### Problem to work on
All of the data that follows is to be printed exactly, without pictures.
BEGIN Supplied material
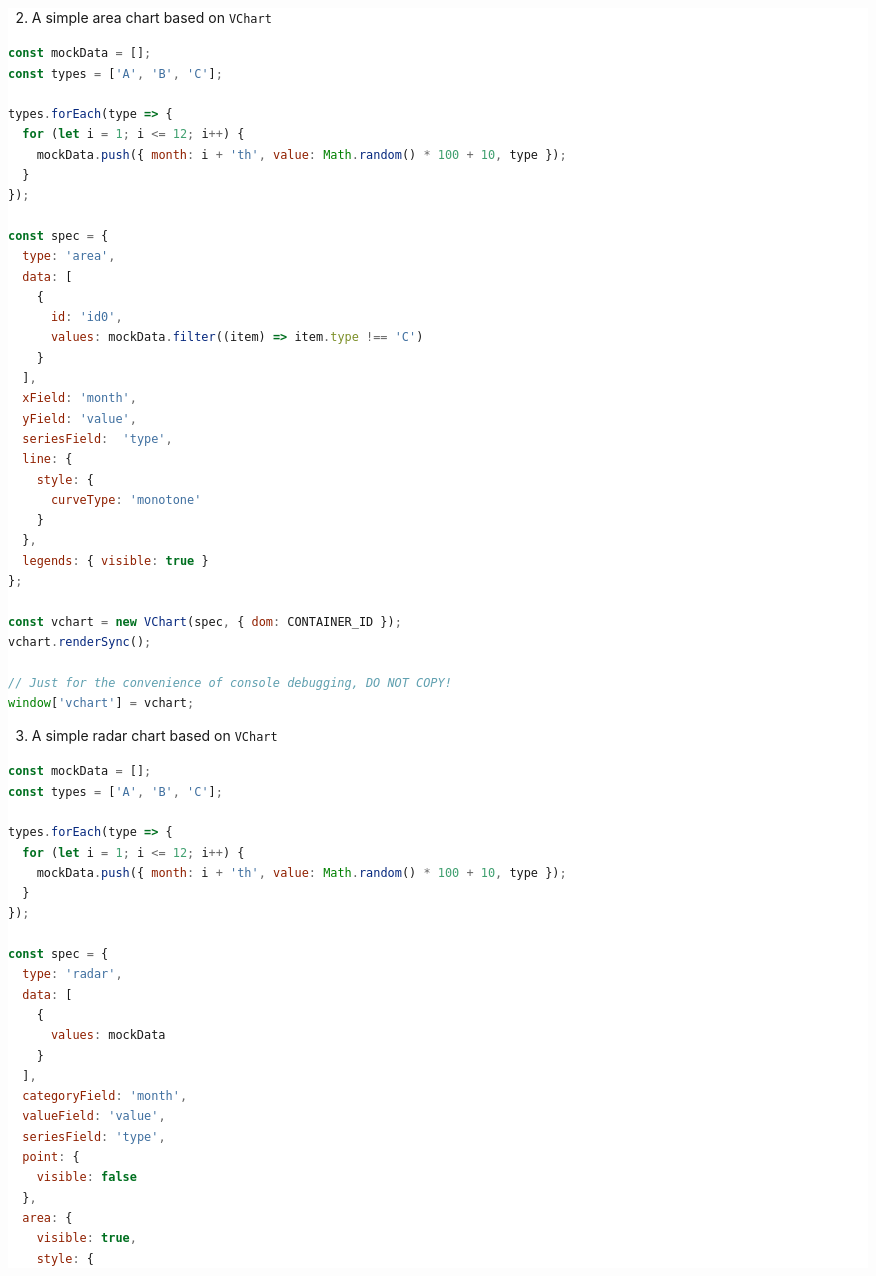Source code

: 2. A simple area chart based on `VChart`
```javascript livedemo template=vchart
const mockData = [];
const types = ['A', 'B', 'C'];

types.forEach(type => {
  for (let i = 1; i <= 12; i++) {
    mockData.push({ month: i + 'th', value: Math.random() * 100 + 10, type });
  }
});

const spec = {
  type: 'area',
  data: [
    {
      id: 'id0',
      values: mockData.filter((item) => item.type !== 'C')
    }
  ],
  xField: 'month',
  yField: 'value',
  seriesField:  'type',
  line: {
    style: {
      curveType: 'monotone'
    }
  },
  legends: { visible: true }
};

const vchart = new VChart(spec, { dom: CONTAINER_ID });
vchart.renderSync();

// Just for the convenience of console debugging, DO NOT COPY!
window['vchart'] = vchart;
```


3. A simple radar chart based on `VChart`
```javascript livedemo template=vchart
const mockData = [];
const types = ['A', 'B', 'C'];

types.forEach(type => {
  for (let i = 1; i <= 12; i++) {
    mockData.push({ month: i + 'th', value: Math.random() * 100 + 10, type });
  }
});

const spec = {
  type: 'radar',
  data: [
    {
      values: mockData
    }
  ],
  categoryField: 'month',
  valueField: 'value',
  seriesField: 'type',
  point: {
    visible: false
  },
  area: {
    visible: true,
    style: {
```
END Supplied material
### Task solution
Source code

: 2. A simple area chart based on `VChart`
```javascript livedemo template=vchart
const mockData = [];
const types = ['A', 'B', 'C'];

types.forEach(type => {
  for (let i = 1; i <= 12; i++) {
    mockData.push({ month: i + 'th', value: Math.random() * 100 + 10, type });
  }
});

const spec = {
  type: 'area',
  data: [
    {
      id: 'id0',
      values: mockData.filter((item) => item.type !== 'C')
    }
  ],
  xField: 'month',
  yField: 'value',
  seriesField:  'type',
  line: {
    style: {
      curveType: 'monotone'
    }
  },
  legends: { visible: true }
};

const vchart = new VChart(spec, { dom: CONTAINER_ID });
vchart.renderSync();

// Just for the convenience of console debugging, DO NOT COPY!
window['vchart'] = vchart;
```


3. A simple radar chart based on `VChart`
```javascript livedemo template=vchart
const mockData = [];
const types = ['A', 'B', 'C'];

types.forEach(type => {
  for (let i = 1; i <= 12; i++) {
    mockData.push({ month: i + 'th', value: Math.random() * 100 + 10, type });
  }
});

const spec = {
  type: 'radar',
  data: [
    {
      values: mockData
    }
  ],
  categoryField: 'month',
  valueField: 'value',
  seriesField: 'type',
  point: {
    visible: false
  },
  area: {
    visible: true,
    style: {
```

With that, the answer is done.